Durante un período de vacaciones de Semana Santa, cuando el púber Adrián estaba viviendo en la casa de un mediero de su tía Benita, éste le despertó poco antes de la madrugada, haciendo señal con el dedo índice en su boca para que no hablase en voz alta y pudiese despertar al resto de la familia. Le dijo que llenara su guaje con agua fresca de la noria y que cargara su machete por ‘si se ofrecía´. Emilio empezó a caminar con su trote ligero que parecía no tocar el suelo, mientras, con voz entrecortada por el esfuerzo físico le explicaba a Adrián que durante la noche había escapado un toro semental muy bravo del corral de su casa, destrozando la puerta de varengas de encino para tratar deregresar a su lugar de origen en un rancho vecino.

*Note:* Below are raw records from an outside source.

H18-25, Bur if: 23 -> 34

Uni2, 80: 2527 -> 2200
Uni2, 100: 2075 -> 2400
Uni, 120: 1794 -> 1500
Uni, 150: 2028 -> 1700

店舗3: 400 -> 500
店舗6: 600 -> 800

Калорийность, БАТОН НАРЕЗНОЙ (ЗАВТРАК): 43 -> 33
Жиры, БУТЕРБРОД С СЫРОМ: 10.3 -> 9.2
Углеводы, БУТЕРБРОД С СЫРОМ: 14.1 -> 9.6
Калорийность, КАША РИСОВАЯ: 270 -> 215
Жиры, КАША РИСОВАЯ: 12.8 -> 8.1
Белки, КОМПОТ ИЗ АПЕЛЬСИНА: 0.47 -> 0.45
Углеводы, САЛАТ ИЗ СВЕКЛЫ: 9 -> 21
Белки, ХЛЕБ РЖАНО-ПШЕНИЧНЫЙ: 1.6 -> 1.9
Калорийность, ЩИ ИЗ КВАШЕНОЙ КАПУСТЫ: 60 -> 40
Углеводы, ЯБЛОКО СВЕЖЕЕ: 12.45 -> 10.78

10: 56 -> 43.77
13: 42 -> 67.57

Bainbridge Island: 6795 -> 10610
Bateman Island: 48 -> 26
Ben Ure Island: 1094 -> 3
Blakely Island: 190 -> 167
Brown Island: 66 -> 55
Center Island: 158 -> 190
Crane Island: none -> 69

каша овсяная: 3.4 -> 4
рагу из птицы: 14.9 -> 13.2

El fogoso ´toro gateado´ había sido adquirido por su tía para incrementar la rentable cruza de ganado que tenía en ese rancho, pero en su huída violenta hacia el vecino ‘Rancho Viejo’ no tuvo la cortesía de seguir los caminos y veredas existentes, sino que cortó atajos a través de los ranchos vecinos, arrastrando falsetes con sus cercas de alambre de púas y pasando sobre las labores y corrales de los campesinos que estaban en la línea recta exacta que le señalaba su instinto infalible como el camino más corto entre el rancho de Emilio y su lugar de origen en el ´Rancho Viejo’. La idea de Emilio era capturar al ‘Gateado’ para devolverlo a los corrales, atarlo con un par de fuertes sogas y regresar a la travesía donde había causado daños y negociar una solución con sus vecinos.

La persecución y captura del ‘toro gateado’ resultó relativamente fácil para Emilio, ya que una enorme jauría de perros del Rancho Viejo lo tenía sitiado y acosado a la entrada del rancho. De modo que cuando llegó Emilio con Adrián, no batalló para lazarlo y jalarlo lejos de la jauría, mientras Adrián cooperaba lanzando piedras y gritos a los perros. Aunque el animal jadeaba, bramaba y parecía escarbar tierra con sus pezuñas, obedeció sin réplica a los jalones que le daba Emilio con la cuerda hasta conducirlo a la entrada de sus corrales.

Pero justo una decenas de metros antes de entrar en el rancho, Emilio cedió la punta de la cuerda a Adrián, quién con un poco de temor la tomó en su manos y encabezó la entrada triunfal del toro descarriado. Aunque el evento no fue celebrado por los pocos rancheros que se enteraron de la huída y destrozos del ‘Gateado’, Adrián alcanzó uno de los momentos más felices de su vida, aunque bien sabía que Emilio era quién había dominado al temible burel, no había percibido ninguna agresión contra él cuando Emilio le cedió la cuerda del cabestro.

Ese día por la tarde, cuando el padre de Emilio se acercó a la casa para cenar y contemplar el atardecer por arriba de la milpa, mientras fumaba su cigarrillo de hoja le dijo sonriendo a Adrián: ya me contó Emilio que no te culeaste ni tantito, cuando el toro volteó a verte con la reata en tus manos.